Tensor product of quotient rings of polynomial rings

Question

I am reading Algebraic Geometry, Vol 1, Kenji Ueno. My problem is that $$k\left[ x,y,t\right]/\left(xy-t\right)\otimes_{k\left[t\right]}k\left[t\right]/\left(t-a\right) \simeq k\left[x,y\right]/\left(xy-a\right) $$ where $k$ is a field and $a$ is an element in $k$. I don't understand how it works. I tried to use the result $$R\otimes_A A/I =R/IR,$$ where $A$ and $R$ are commutative rings and $I$ is an ideal of $A$. Then I obtain $$LHS=\left[k\left[ x,y,t\right]/\left(xy-t\right)\right]/\left[\left(t-a\right)k\left[ x,y,t\right]/\left(xy-t\right)\right].$$ But now it seems be hard to manage. Please help me. Thank you very much for helps.

Answer 1

First check the isomorphism $$k[x,y,t]\otimes_{k[t]} k[t]\simeq k[x,y,t]$$ where the isomorphism is $$a\otimes b\mapsto ab.$$

Next note that the ideal $(t-a)$ on the right hand side corresponds to the ideal $(1\otimes (t-a))$ on the left. This gives the isomorphism

$$k[x,y,t]\otimes_{k[t]} k[t]/(t-a)\simeq k[x,y]$$

where the map is $$p(x,y,t)\otimes 1\mapsto p(x,y,a)$$

And finally the ideals $((xy-t)\otimes 1)$ and $(xy-a)$ correspond.

Answer 2

Let $R=k[x,y,t]/(xy-t)$.

Consider the surjective map $R \to k[x,y]/(xy-a)$ given by $x \mapsto x, y \mapsto y, t \mapsto a$.

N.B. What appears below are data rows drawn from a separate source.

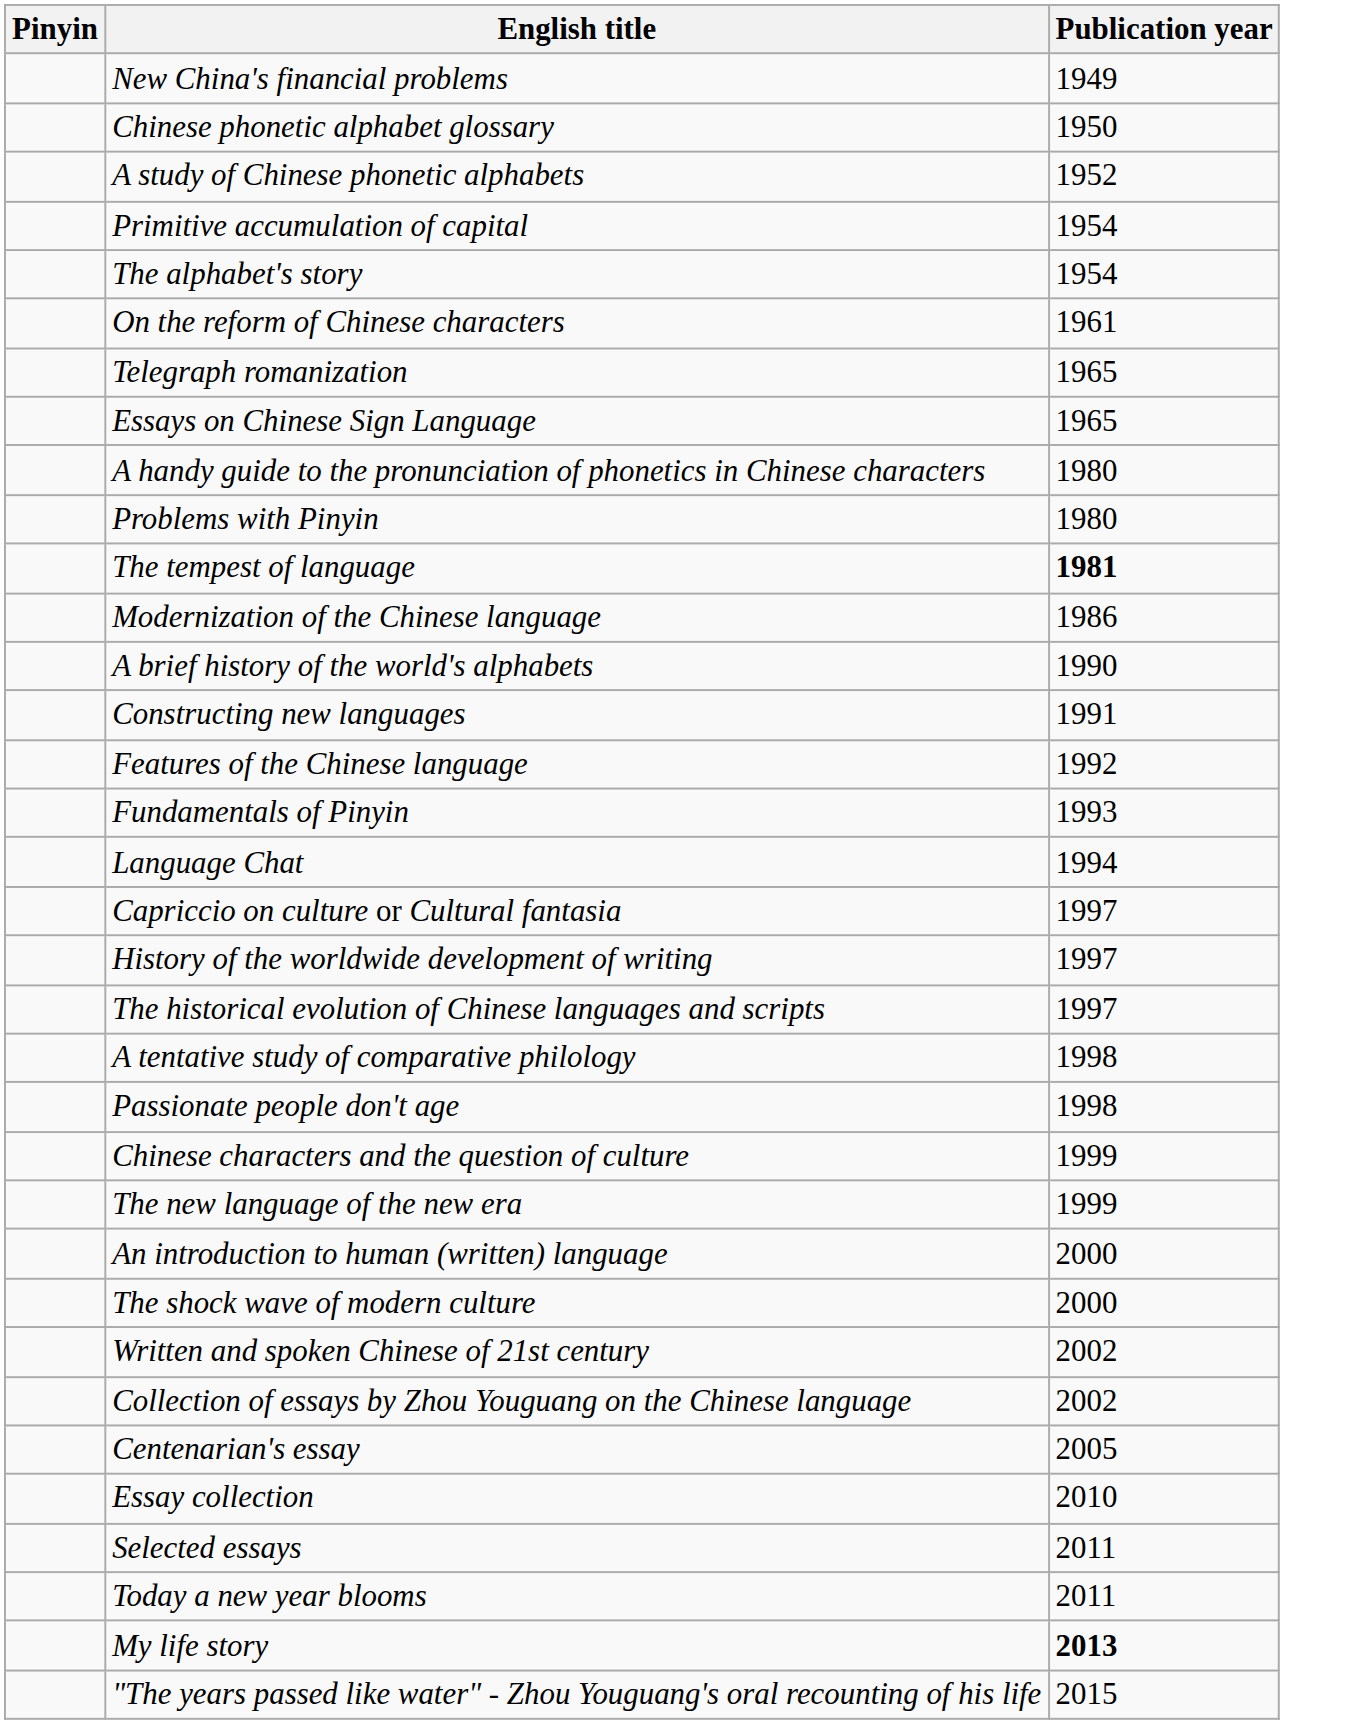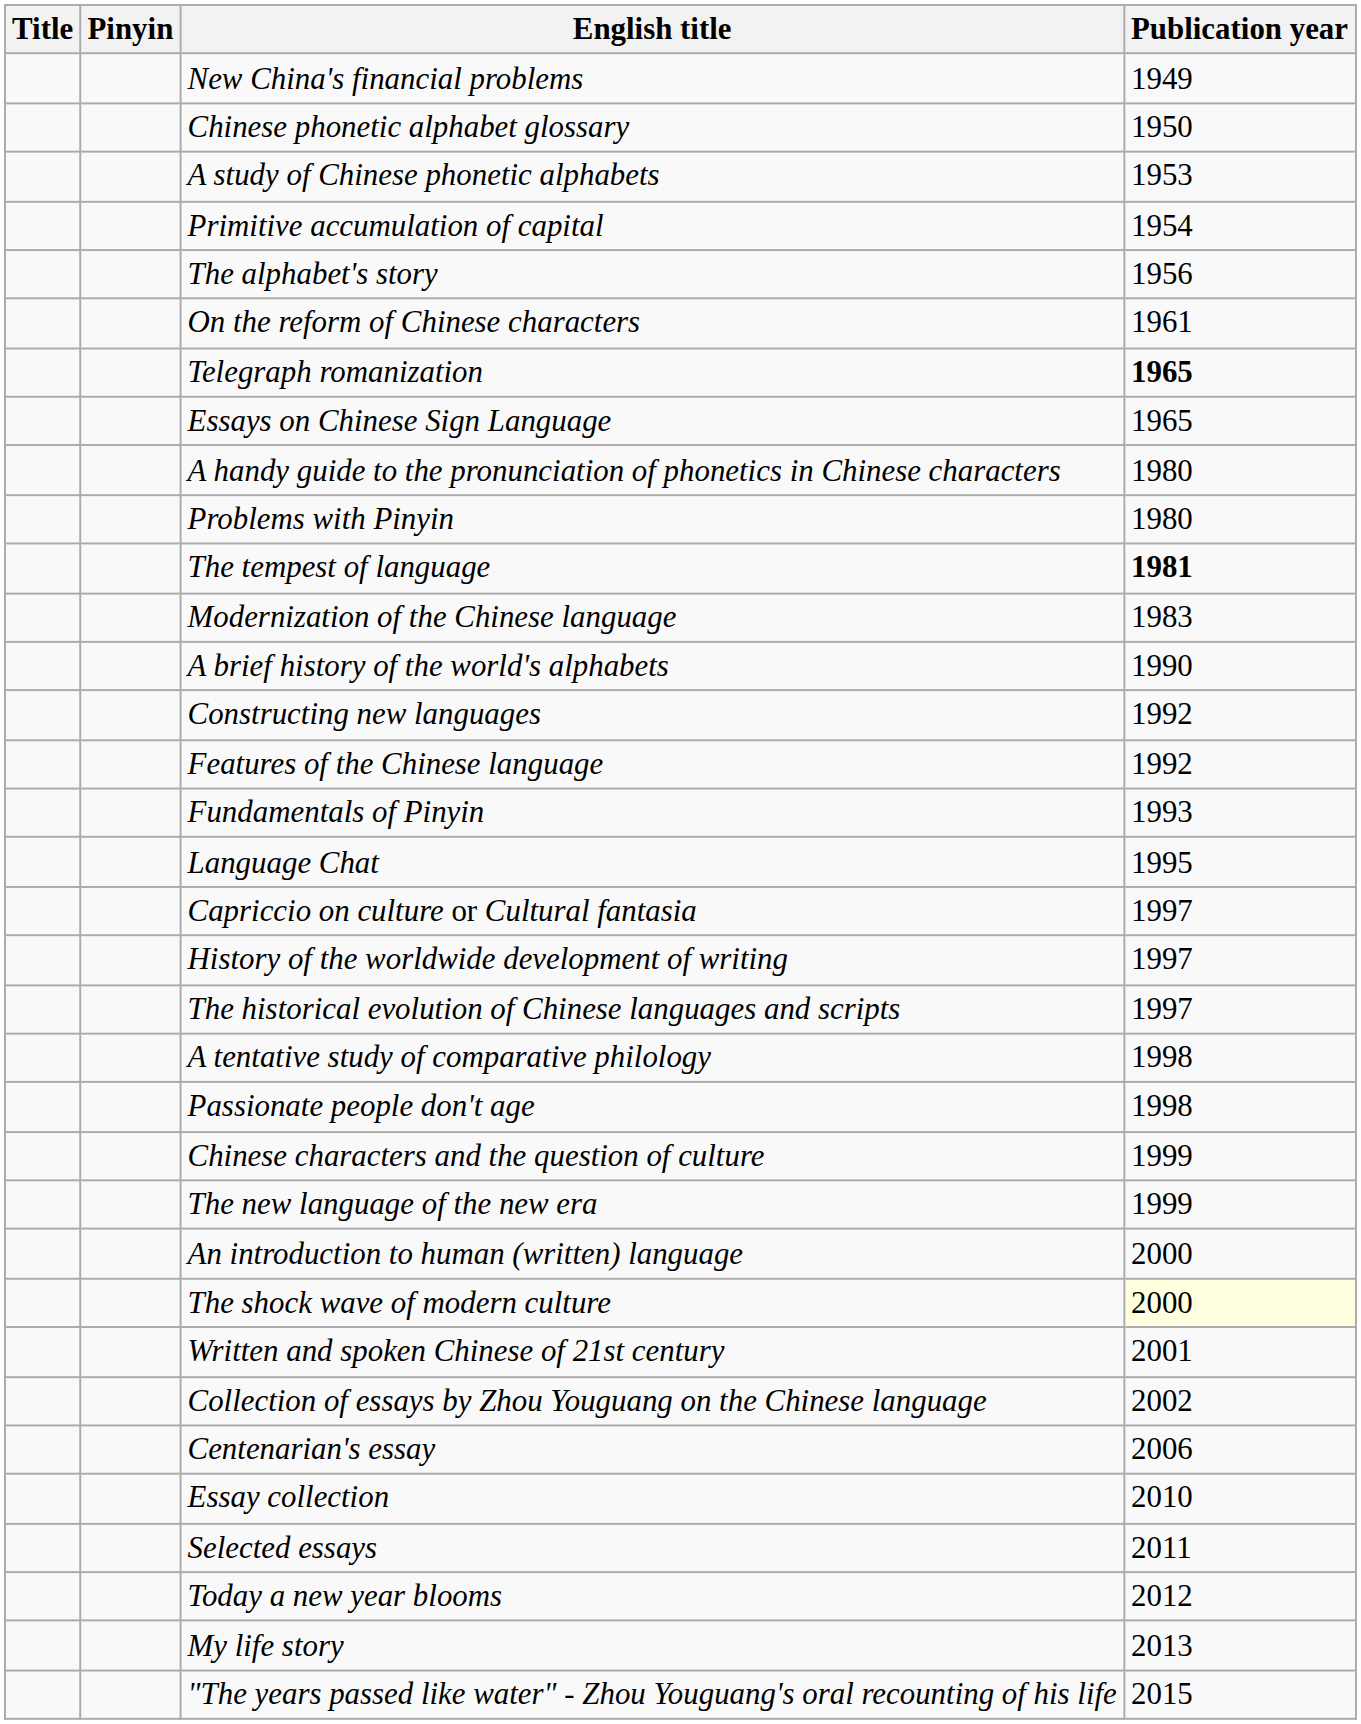+ column: Title
A study of Chinese phonetic alphabets | Publication year: 1952 -> 1953
The alphabet's story | Publication year: 1954 -> 1956
Telegraph romanization | Publication year: normal -> bold
Modernization of the Chinese language | Publication year: 1986 -> 1983
Constructing new languages | Publication year: 1991 -> 1992
Language Chat | Publication year: 1994 -> 1995
The shock wave of modern culture | Publication year: no background -> lightyellow background
Written and spoken Chinese of 21st century | Publication year: 2002 -> 2001
Centenarian's essay | Publication year: 2005 -> 2006
Today a new year blooms | Publication year: 2011 -> 2012
My life story | Publication year: bold -> normal
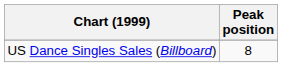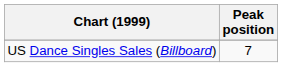US Dance Singles Sales (Billboard) | Peak position: 8 -> 7
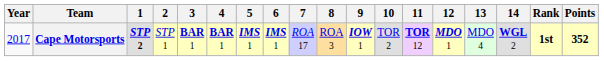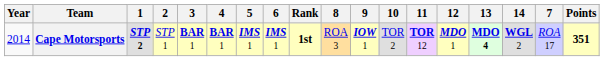columns swapped: 7 <-> Rank
Cape Motorsports | Year: 2017 -> 2014
Cape Motorsports | 13: normal -> bold
Cape Motorsports | Points: 352 -> 351
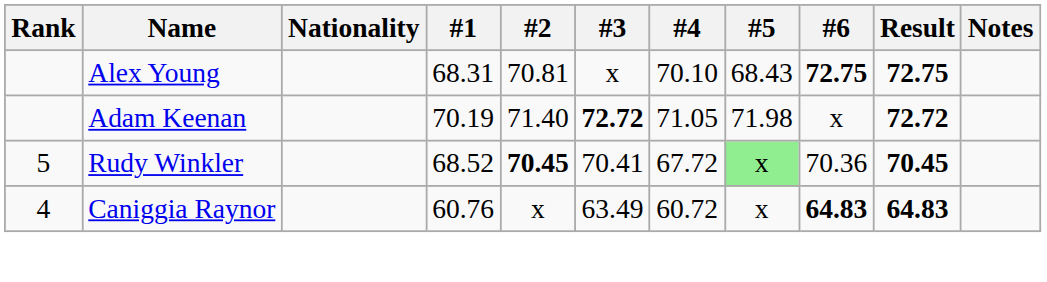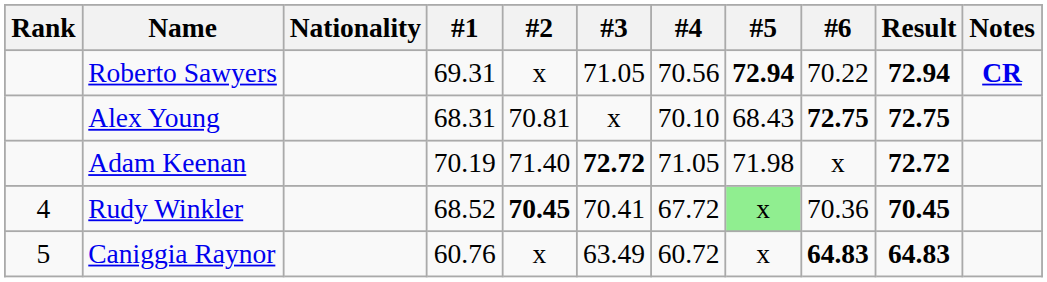+ row: Roberto Sawyers | 69.31 | x | 71.05 | 70.56 | 72.94 | 70.22 | 72.94 | CR
Rudy Winkler | Rank: 5 -> 4
Caniggia Raynor | Rank: 4 -> 5
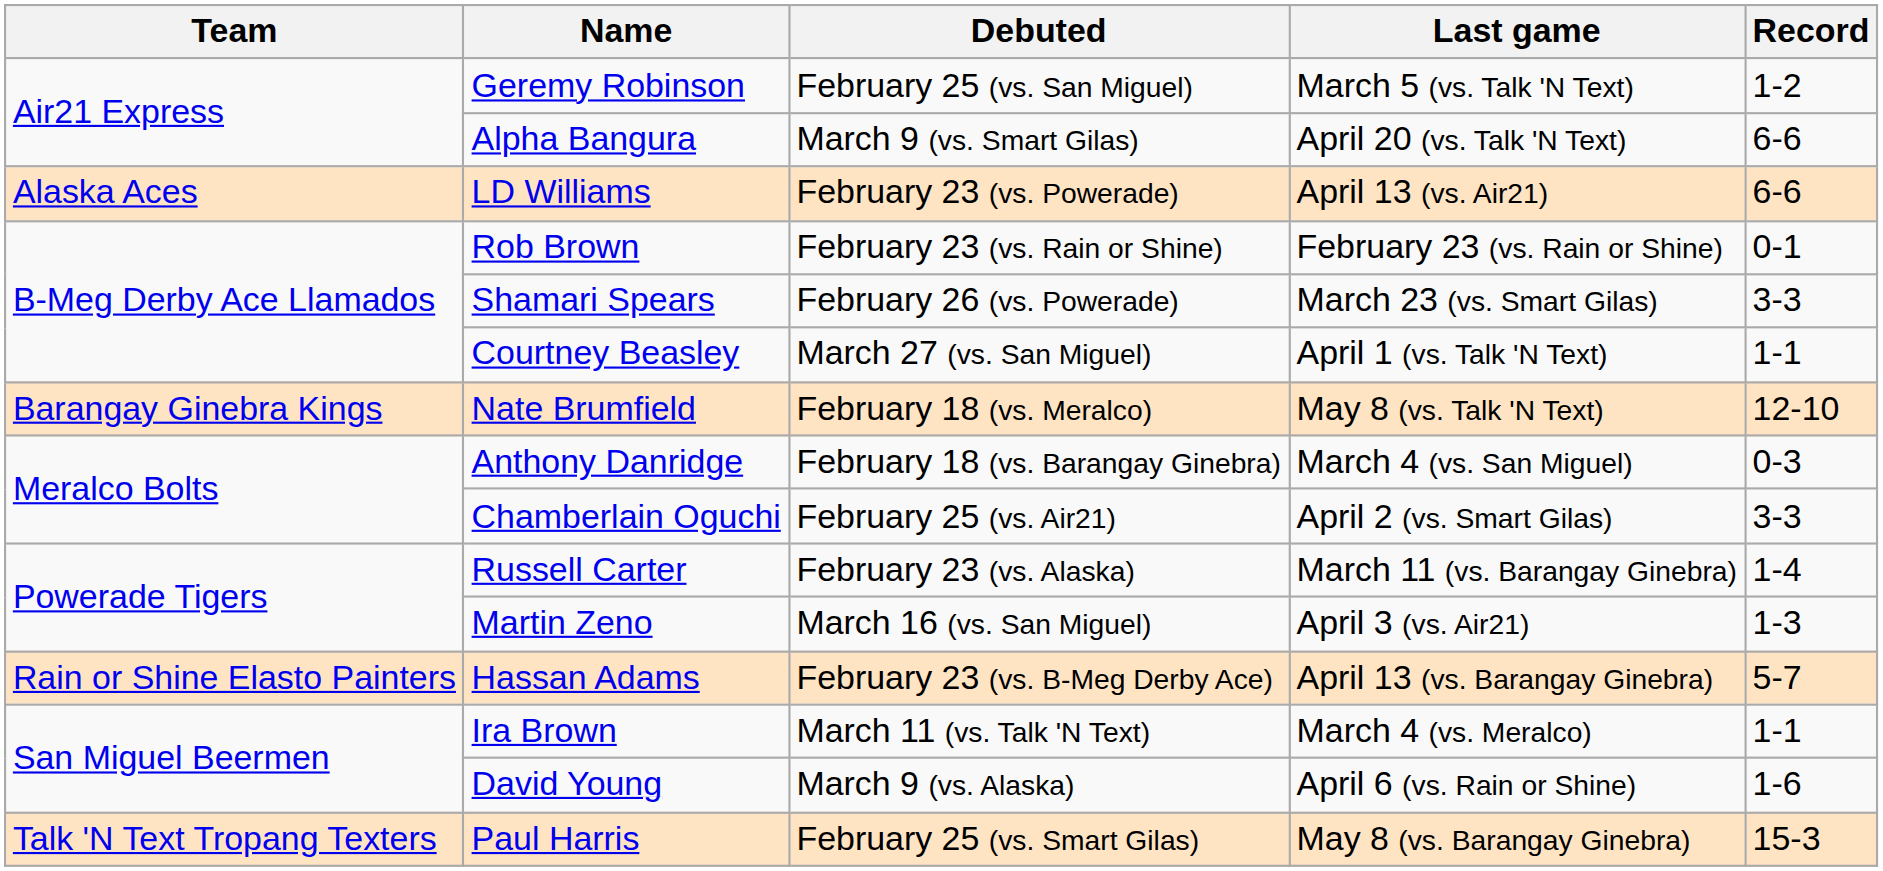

We have to show that the kernel is the principal ideal $(t-a)R$, because this shows $R/(t-a)R \cong k[x,y]/(x-a)$ as desired.

Clearly $t-a$ is contained in the kernel. On the other hand, let $f \in R$ be contained in the kernel, i.e. $f(x,y,a) \in (xy-a)$. Division with remainder yields $f(x,y,t) = (t-a)g(x,y,t) + r(x,y)$. Evaluate at $t=a$ to get $r(x,y) \in (xy-a)$. Thus we have $f \in (t-a,xy-a)=(t-a,xy-t)$, i.e. $f \in (t-a)R$.